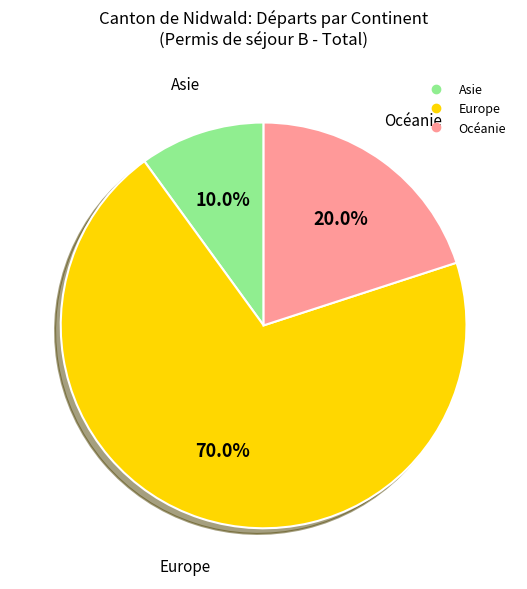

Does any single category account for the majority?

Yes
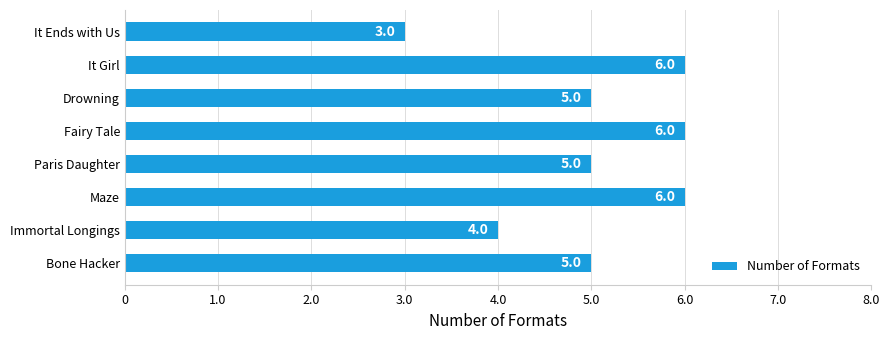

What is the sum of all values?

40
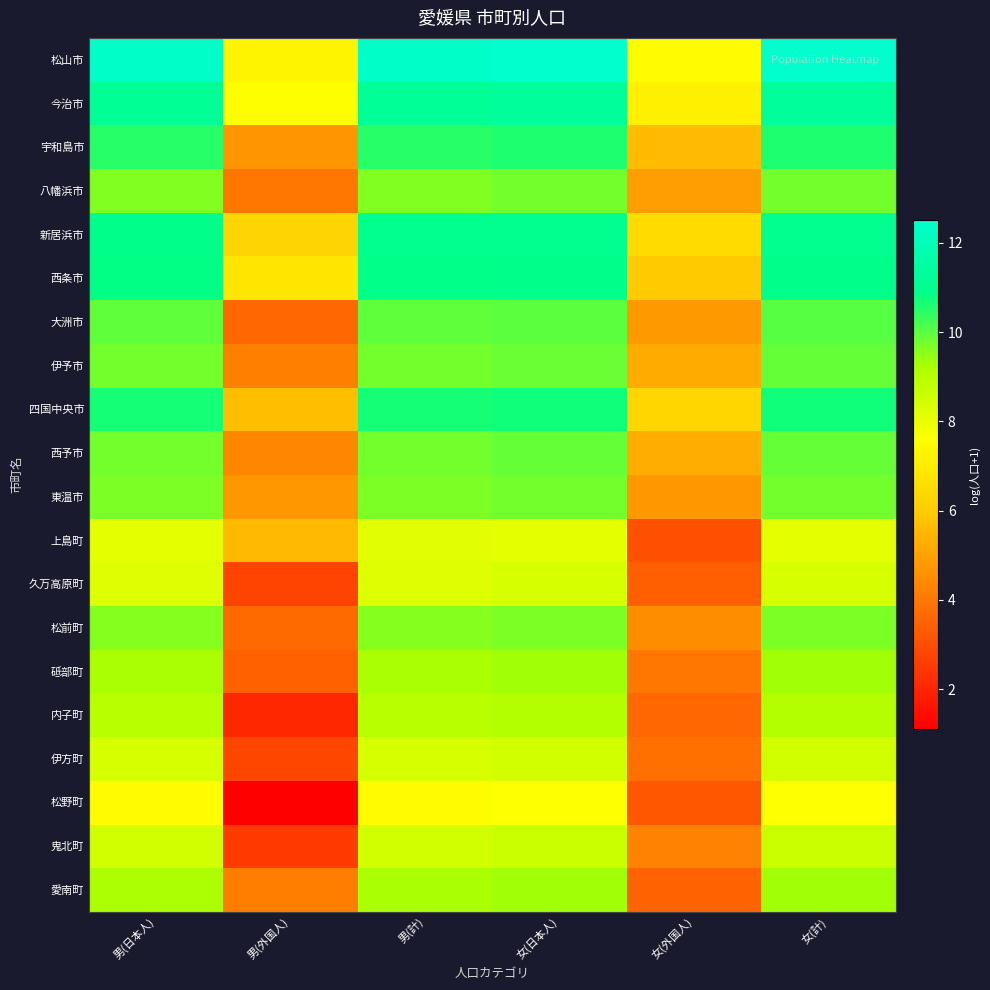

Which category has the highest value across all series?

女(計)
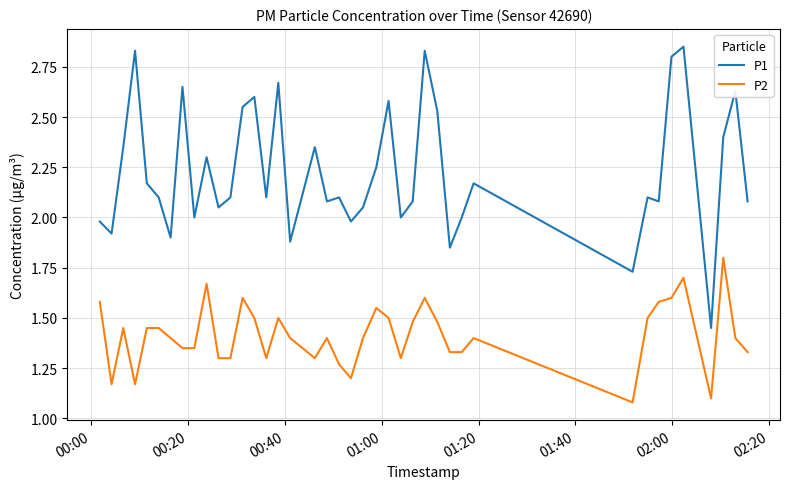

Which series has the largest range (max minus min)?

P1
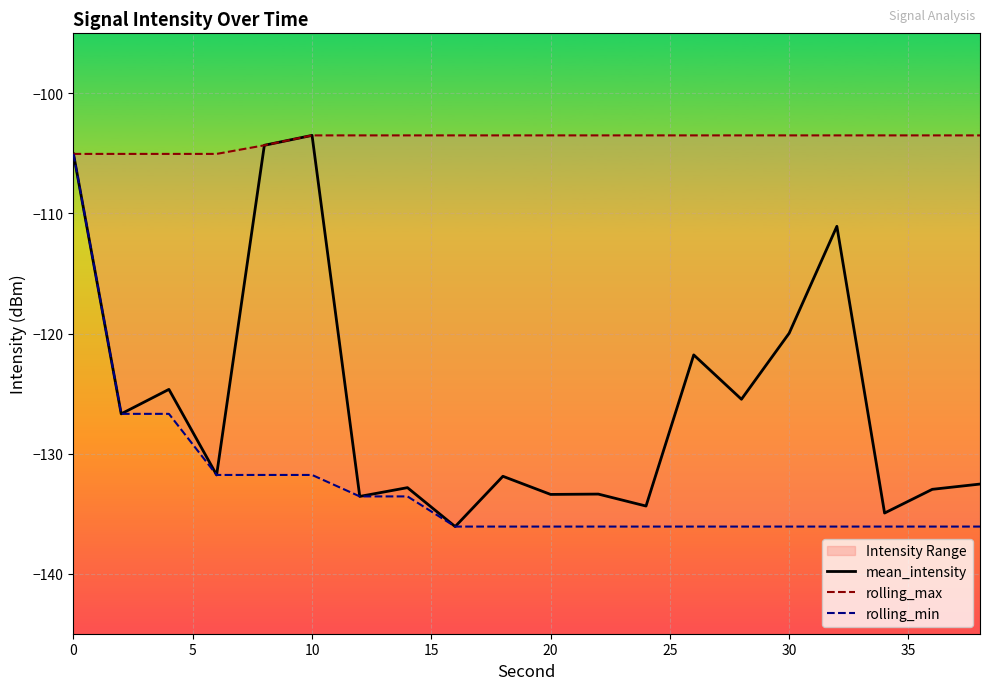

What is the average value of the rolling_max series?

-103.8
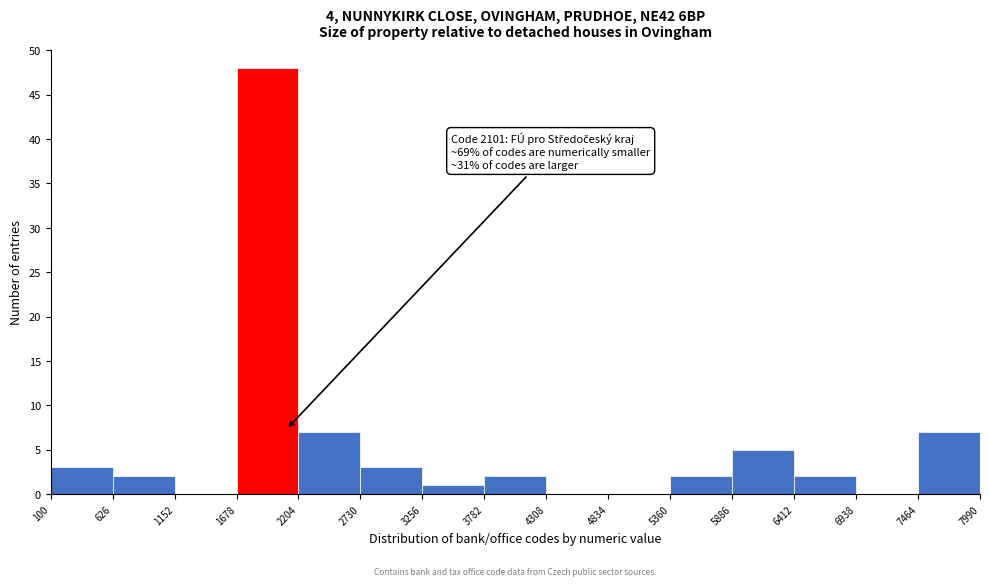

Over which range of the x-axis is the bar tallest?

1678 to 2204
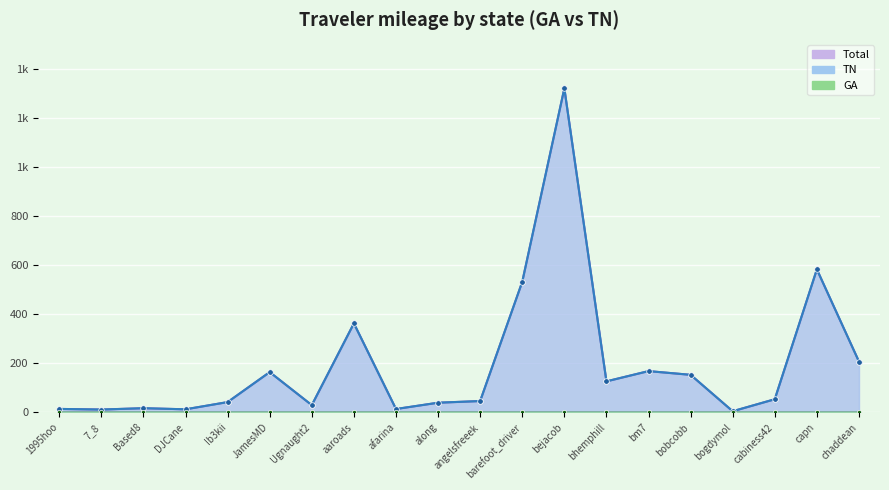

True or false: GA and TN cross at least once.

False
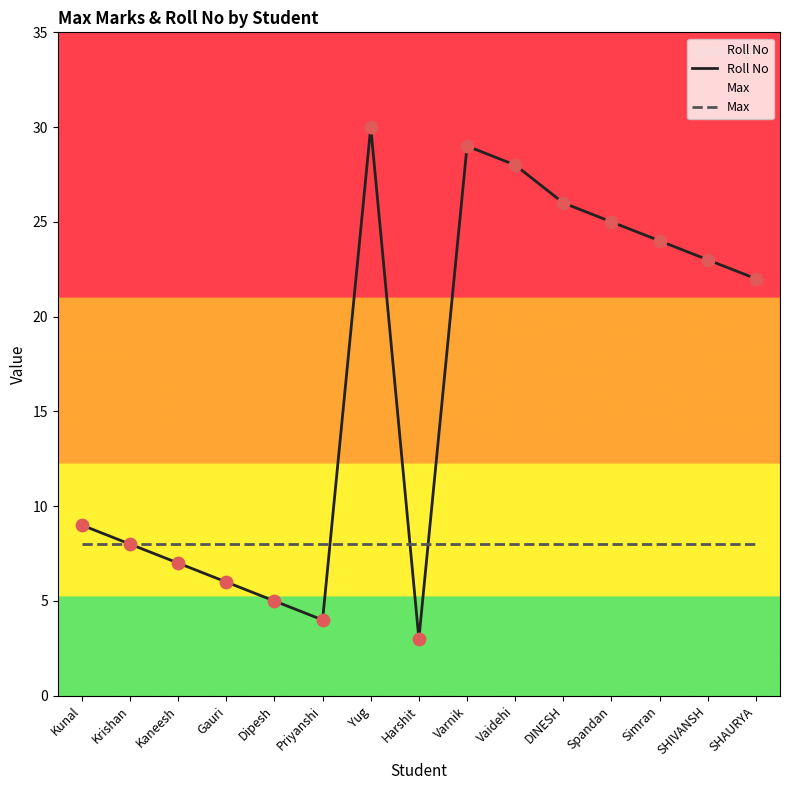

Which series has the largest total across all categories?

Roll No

::::::::::

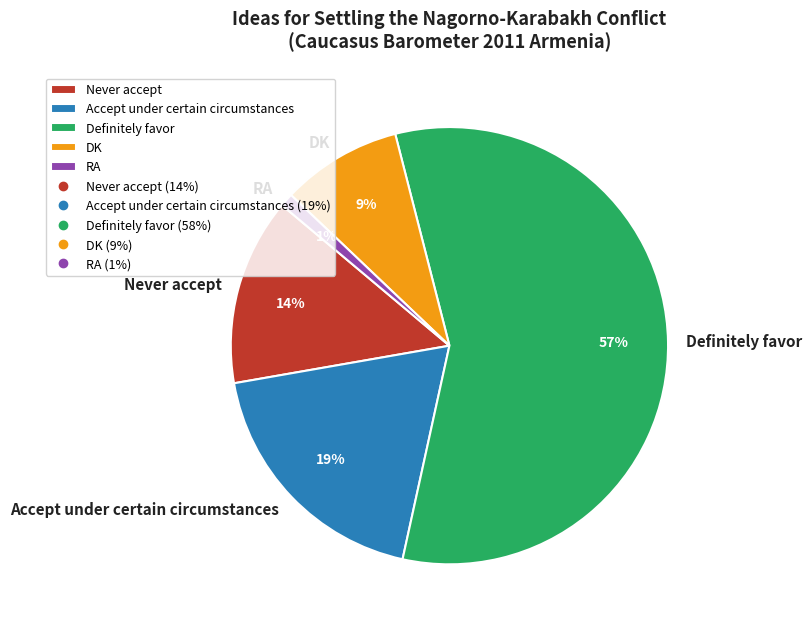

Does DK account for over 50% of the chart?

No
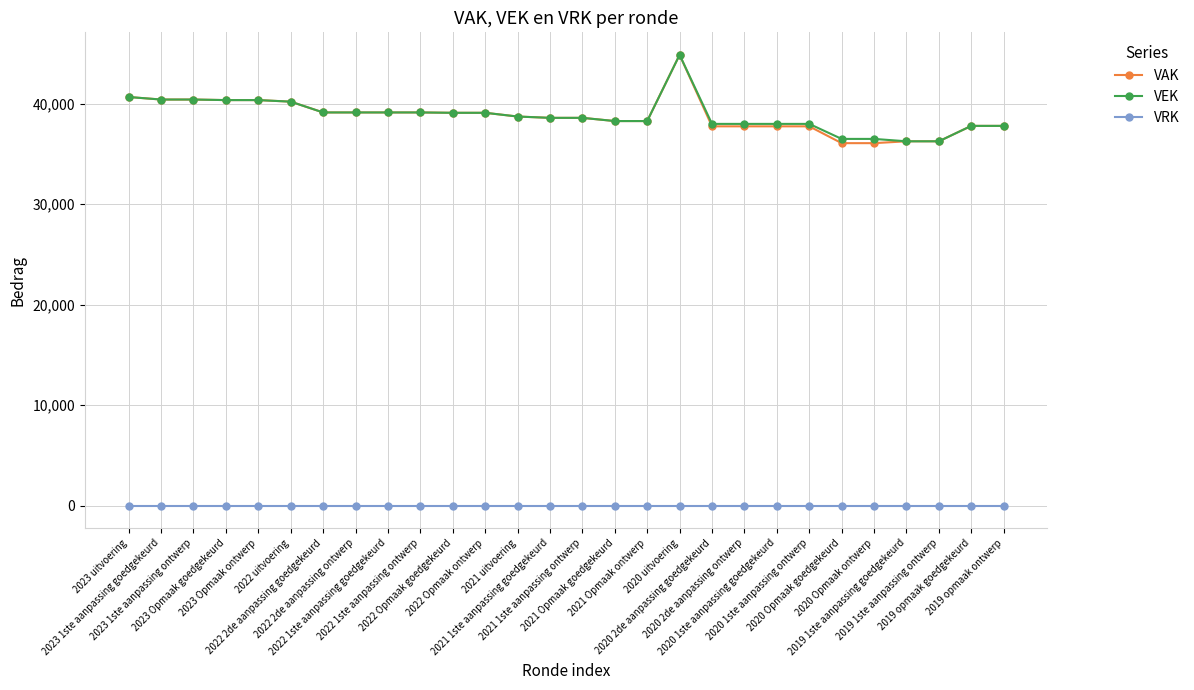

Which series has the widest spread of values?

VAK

::::::::::

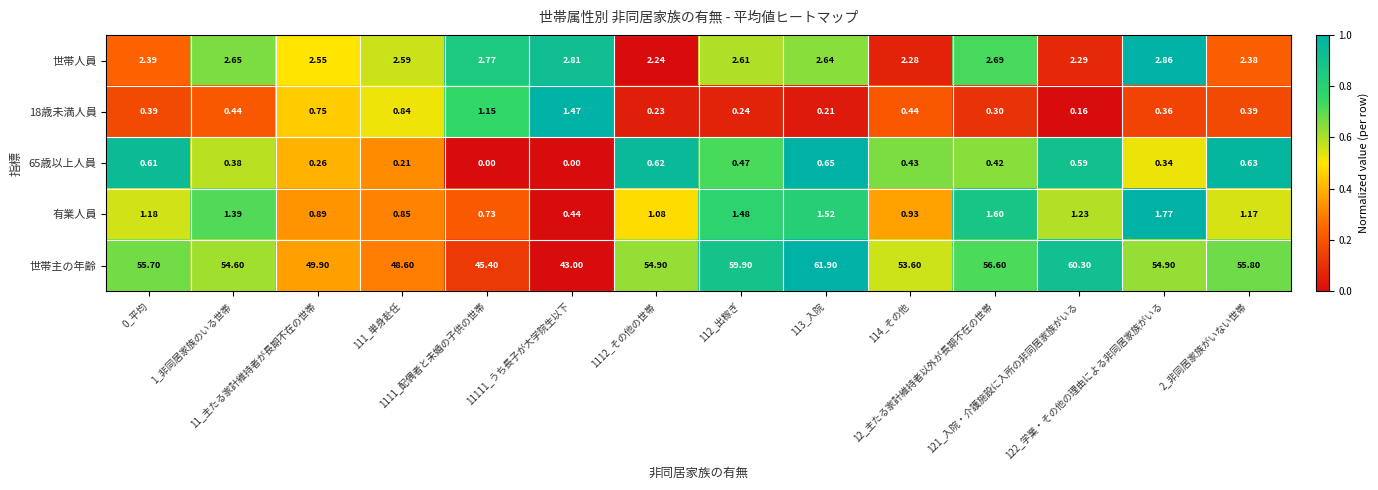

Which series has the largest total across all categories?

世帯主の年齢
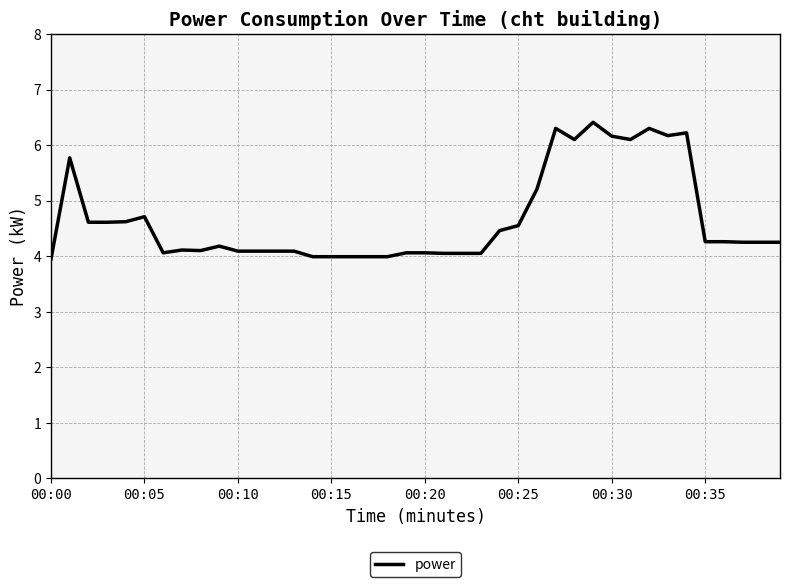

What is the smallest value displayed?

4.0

::::::::::

== EXERCISE OBJECTIVE ==
Count the lines in the three blocks above that contain the string "series", where case counts, and reply with the number alone.

== TASK ANSWER ==
6